Climate finance was never meant to be top-down. Yet decades into global climate negotiations, the majority of resources still flow through international intermediaries, rarely reaching the grassroots. The International Rescue Committee notes that, while 17 conflict-affected countries account for 71% of global humanitarian needs, they receive only a fraction of climate finance — even though they contribute just 3.5% of global emissions.
What’s worse: many of the financial tools we use today weren’t built for equity. They reward scale, not social impact. Efficiency, not justice.
Imagine a world where climate finance didn’t just flow — but it flowed fairly. Where capital didn’t bypass communities but was built from them. That’s where gender-responsive budgeting comes in. More than a technical fix, it’s a strategic shift: one that embeds equity directly into how governments and donors plan and spend money. According to the United Nations Development Programme, gender-responsive budgeting helps allocate resources to the people and priorities that need them most — especially in health, agriculture, and disaster risk. The Commonwealth Secretariat further emphasizes that gender-responsive climate finance is essential for effective adaptation and resilience yet remains severely underfunded.
Climate finance was never meant to be top-down.
Then there’s blended finance — a mix of public, private, and philanthropic capital used to de-risk investments in high-need, low-trust environments. The World Economic Forum calls it “essential” for unlocking climate solutions in places where traditional finance won’t go. The Climate Finance Lab highlights that, while blended finance and innovation have catalyzed promising models, scaling these solutions requires overcoming regulatory barriers and building local capacity.
One country is already rewriting the rules. Barbados’s Bridgetown Initiative is a bold call to redesign global finance so that small island and climate-vulnerable states aren’t left behind. It pushes for debt-for-climate swaps, restructured concessional financing, and emergency liquidity that empowers countries — not burdens them. It’s more than policy. It’s proof that frontline leadership can shape the future of finance — if we listen. However, ongoing debates about implementation and scalability show that global reform must be matched by practical support for local actors.
Right now, too many decisions about climate finance are made without the people it claims to serve. But there’s another way.
Mechanisms like the Adaptation Fund’s Direct Access allow developing countries to bypass intermediaries and implement solutions tailored to their realities. These tools prove that when local leaders control the purse strings, climate action gets smarter, faster, and more sustainable. For example, anticipatory cash programs in conflict-affected regions like Nigeria have demonstrated that direct, timely finance can build resilience and reduce hunger.
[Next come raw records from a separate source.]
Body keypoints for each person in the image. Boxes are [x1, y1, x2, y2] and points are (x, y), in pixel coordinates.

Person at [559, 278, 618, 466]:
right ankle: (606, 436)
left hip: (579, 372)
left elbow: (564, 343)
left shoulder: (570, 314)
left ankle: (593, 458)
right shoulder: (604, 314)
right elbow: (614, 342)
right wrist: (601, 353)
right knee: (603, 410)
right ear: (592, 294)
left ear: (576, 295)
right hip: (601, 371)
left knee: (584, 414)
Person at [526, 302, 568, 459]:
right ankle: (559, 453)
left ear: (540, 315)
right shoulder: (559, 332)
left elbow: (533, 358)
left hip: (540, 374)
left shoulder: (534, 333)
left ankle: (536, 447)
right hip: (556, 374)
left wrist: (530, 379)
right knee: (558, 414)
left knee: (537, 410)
And investors? They’re not off the hook. In a world racing to meet the Sustainable Development Goals — particularly SDG 13 (Climate Action), SDG 5 (Gender Equality), and SDG 10 (Reduced Inequalities) — impact investing is no longer a niche. It’s a necessity. Recent research shows that while climate impact investing can reduce emissions by raising the cost of capital for polluters, its effectiveness is limited by the current scale of such investments. Capital should do more than grow. It should transform.
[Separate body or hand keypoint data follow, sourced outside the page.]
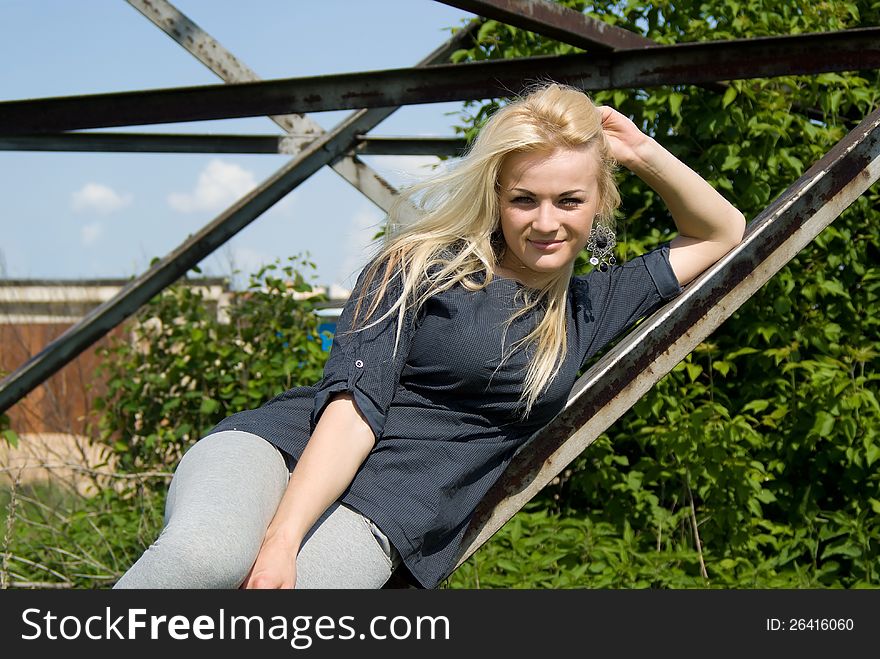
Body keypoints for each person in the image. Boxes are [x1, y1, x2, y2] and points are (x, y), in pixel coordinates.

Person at [114, 83, 745, 590]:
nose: (547, 222)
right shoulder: (421, 266)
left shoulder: (591, 304)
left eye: (570, 200)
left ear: (598, 200)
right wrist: (281, 538)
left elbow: (722, 231)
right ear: (496, 197)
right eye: (525, 199)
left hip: (390, 509)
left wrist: (639, 153)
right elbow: (352, 408)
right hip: (282, 452)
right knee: (202, 562)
To be clear, this is not about charity. It’s about co-creation. It’s about seeing women, youth, and marginalized communities not as beneficiaries but as builders. As fund designers. As co-investors in the future.
It’s time to shift from volume-driven finance to value-driven impact. To recognize that resilience doesn’t trickle down — it rises from places that are too often invisible on the balance sheet.
The question is no longer, “Can we afford to fund them?” The real question is, “Can we afford not to?”